Lawsuit Claims Surgeon Inserted Wrong Device Into Woman¿s Heart Valve

Hospital Says It 'Was Not Considered Experimental'

Updated: Wednesday, 10 Mar 2010, 10:05 PM CST
Published : Wednesday, 10 Mar 2010, 3:39 PM CST

By Larry Yellen, FOX Chicago News

Chicago - Toni Vlahoulis said she used to enjoy bike riding, walking and exercising. She was a healthy mother of two children.

Now she has trouble finishing a sentence.

During an interview, the north suburban woman admitted to getting short on breath.

Vlahoulis, an X-ray technician, said her problems began four years ago when doctors told her she needed open-heart surgery for a leaky valve. It would be performed by Patrick McCarthy, a prominent cardiac surgeon at Northwestern Memorial Hospital.

“Dr. McCarthy said he was going to try to repair my valve with a mitro valve ring," Vlahoulis said.

She now claims the ring he inserted was not the model of mitro valve ring she thought she was going to receive.

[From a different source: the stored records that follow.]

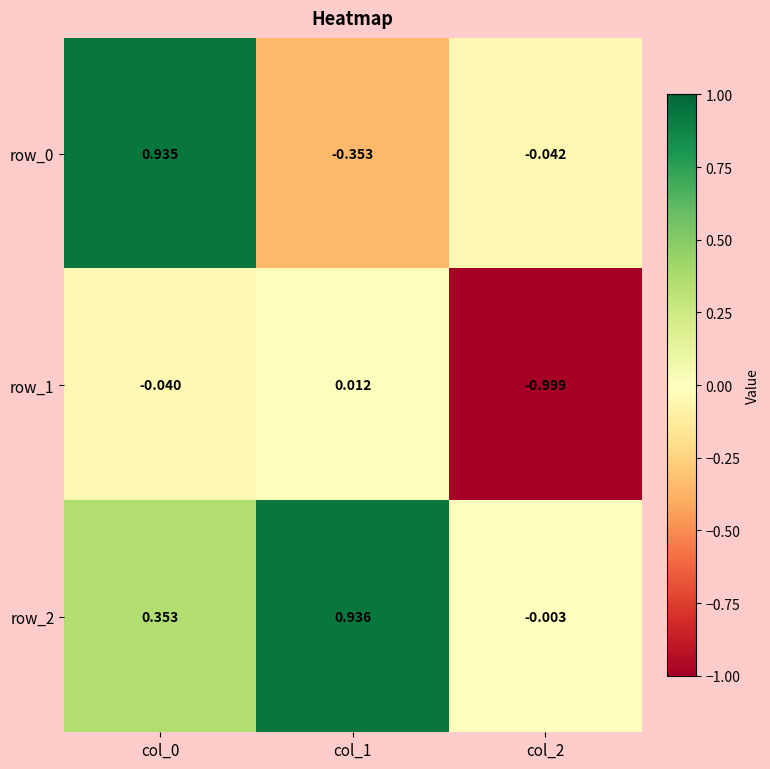

Is the value of row_2 at col_2 greater than the value of row_1 at col_1?

No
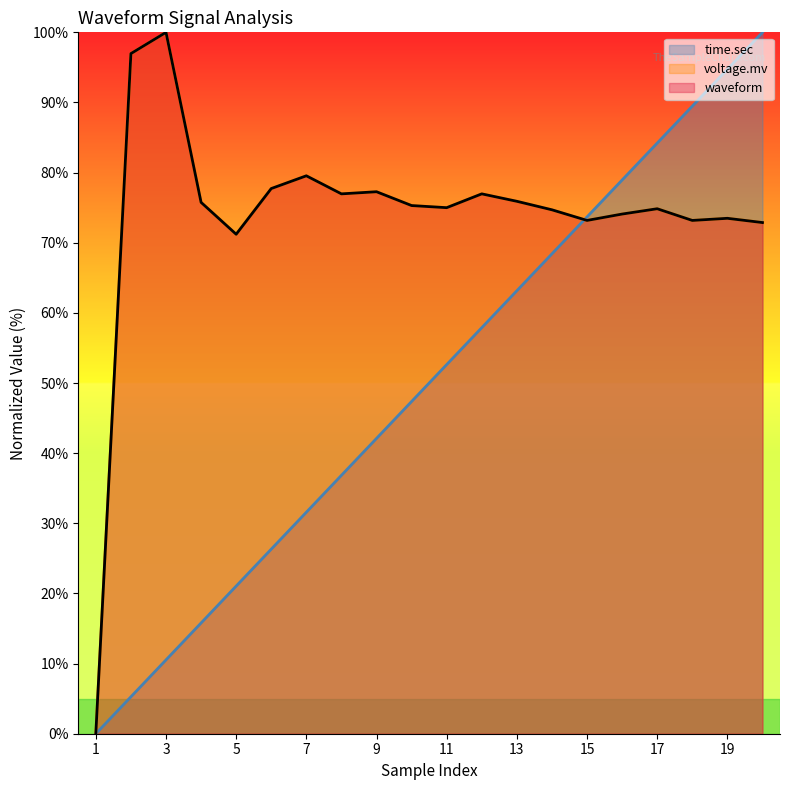

How many lines are shown in the chart?

3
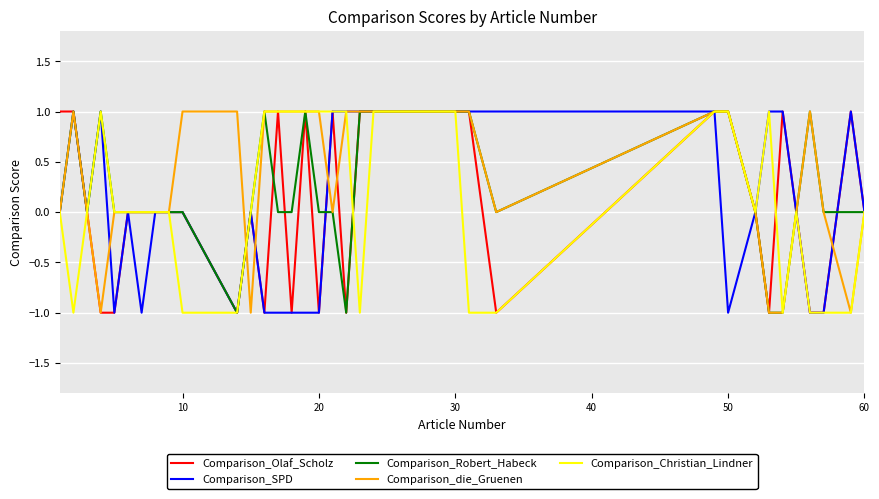

How many times do Comparison_Robert_Habeck and Comparison_SPD cross each other?

2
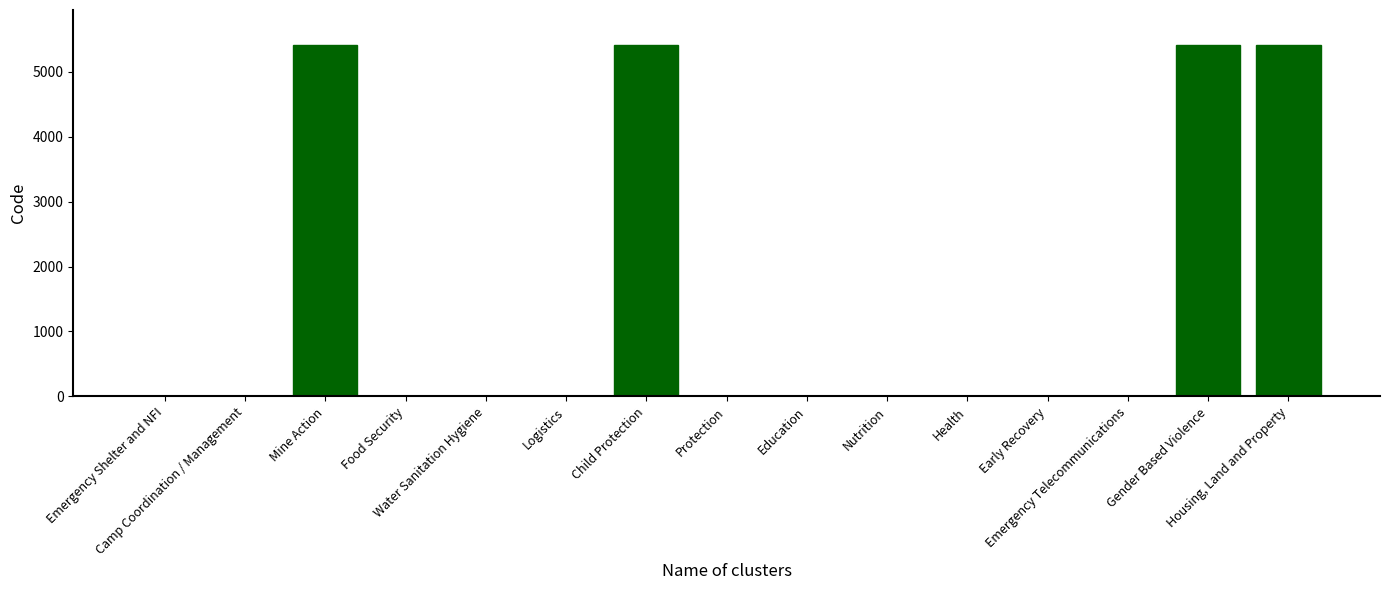

How many categories are shown in the chart?

15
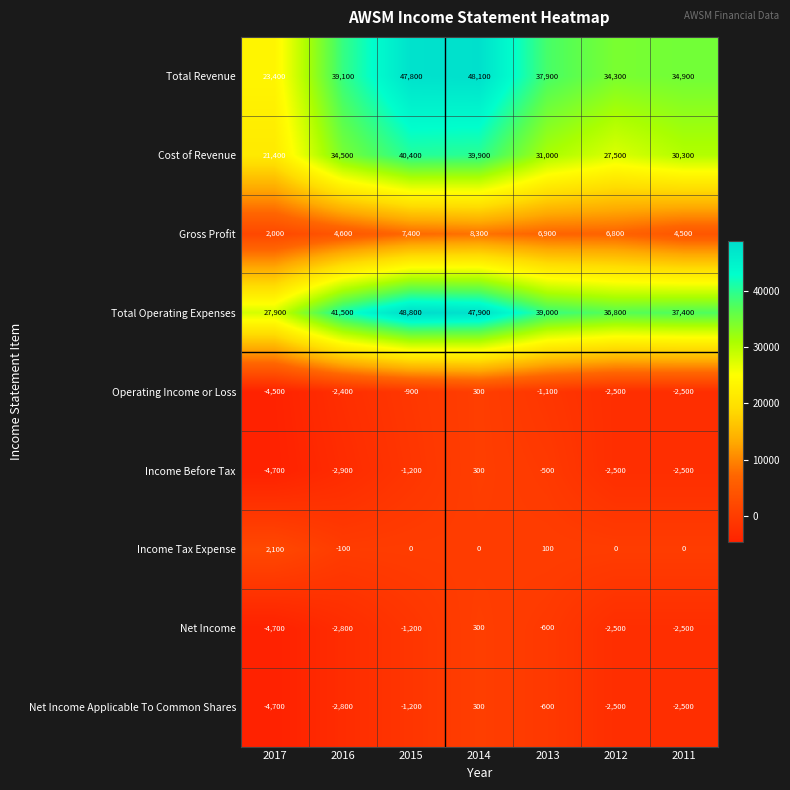

The value of Net Income at 2013 is -250. True or false?

False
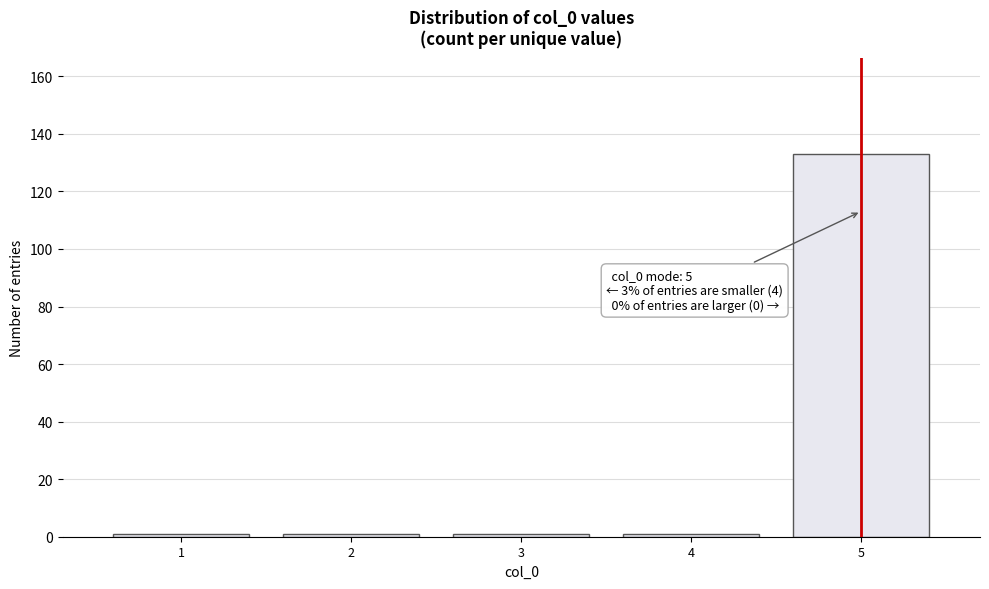

Reading left to right, extract all data points from this chart.

1	1	1	1	133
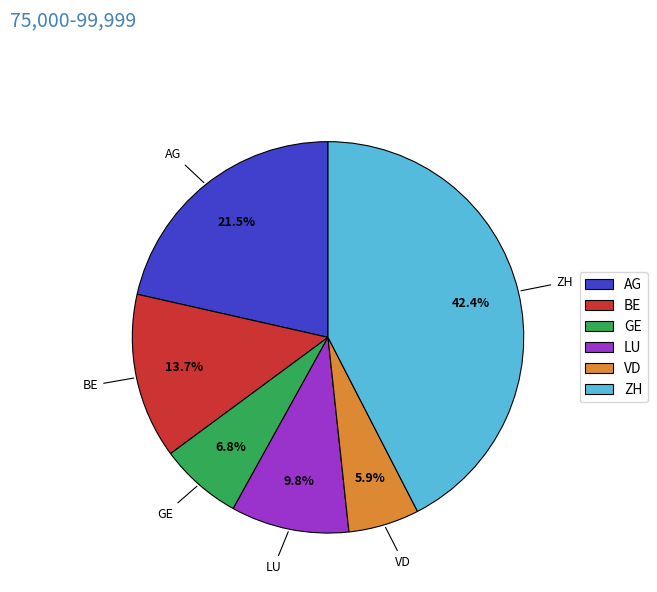

To the nearest percent, what is the difference between the BE and AG slice percentages?

8%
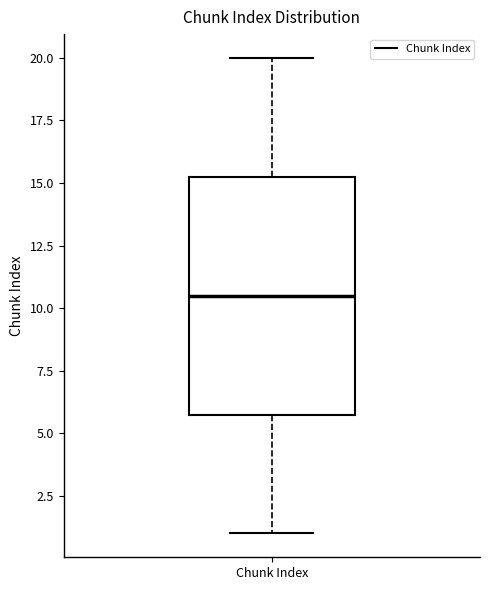

Where does the median line of the box for Chunk Index sit on the y-axis? The values are not printed on the chart, so give them approximately, as read against the axis.

10.5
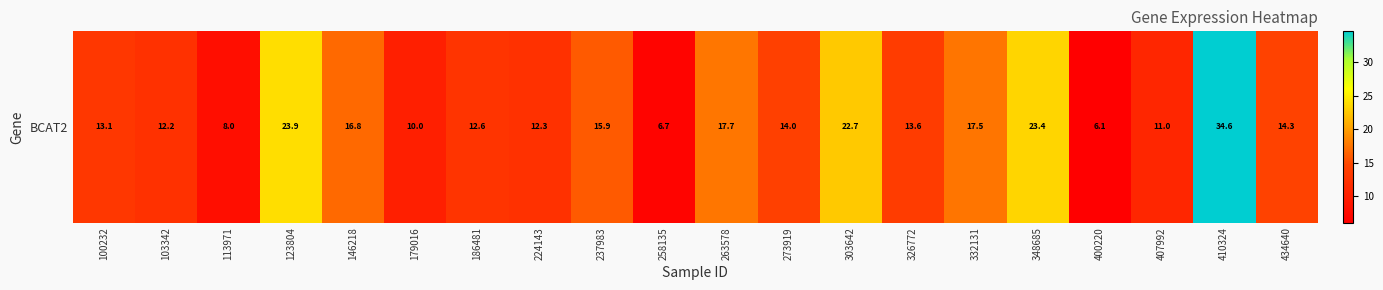

What is the change in value from 303642 to 410324?

+11.9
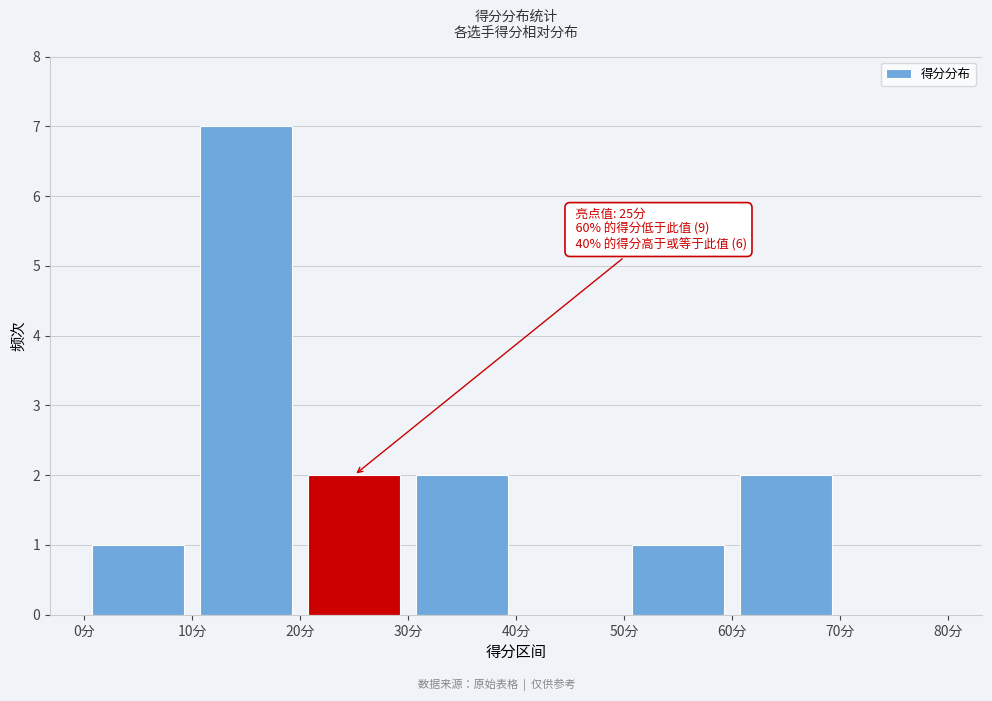

Over which range of the x-axis is the bar tallest?

10 to 20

As McCarthy points out in a web discussion for the Edwards Lifesciences company, he is not just a heart surgeon, he is also an inventor.

"First, I'll mention the disclosures," McCarthy said in the web discussion. "I am the inventor of the Myxo Etlogix Ring."

The Myxo Etlogix Ring is the ring that the doctor inserted into Vlahoulis' heart.

According to the Edwards Lifesciences video, "The Myxo ring offers surgeons a better option for these patients."

But in a malpractice lawsuit, Vlahoulis claims before she went under the knife, she was never told the Myxo Ring had not yet been approved by the Food and Drug Administration (FDA).

"I never wanted to be a guinea pig,” she said. “At the time I was 38 years old with two young kids."

Michael Burnett, her attorney, said, "McCarthy should have shown or disclosed to Toni that a device that he might put into her was an experimental device that he invented, that he received a royalty for."

Eventually, Vlahoulis had the ring removed and her heart was operated on by another surgeon. She does not claim the Myxo Ring malfunctioned, rather that she was part of an experiment she should have been told about.

Northwestern Memorial Hospital and McCarthy strongly disagree.

Neither McCarthy nor the hospital will comment on camera about the lawsuit. But they do defend their use of the Myxo Ring.

"We stand behind McCarthy," said a hospital spokesperson in a statement. The ring, she said, "was not considered experimental."

The Myxo Ring's manufacturer, Edwards Lifesciences, said the company "followed FDA's guidance in every respect."

But some experts said the FDA is the real problem here.

"It's very difficult to get a handle on how big a problem this is," said Dr. William Maisel of the Medical Device Safety Institute. He is also an assistant professor of medicine at Harvard.

Maisal told a congressional committee last summer that for two-and-a-half years, unsuspecting patients like Toni Vlahoulis received the Myxo Ring before it was FDA-approved.

That's because under current FDA guidelines, a medical device doesn't need to go through the FDA approval process if it’s only slightly different from a device that has already been approved. And it's the manufacturer who decides just how different it is, with guidance from the FDA.

"The reliance on manufacturers to make important determinations about the safety of medical devices is a loophole that should be closed,” Maisal said.

McCarthy used the Myxo Ring in more than 150 surgeries before the FDA took a closer look at the device and asked Edwards Lifesciences to pull it off the market. Vlahoulis was one of two patients to file lawsuits.

Eventually the FDA did determine the device was safe, and it's now on the market again. As for Vlahoulis, she's feeling only slightly better than she did before her surgeries, but she's glad the Myxo Ring has been removed.

A spokesperson for the FDA told FOX Chicago News that the agency is now reviewing the process by which devices like the Myxo Ring have been approved.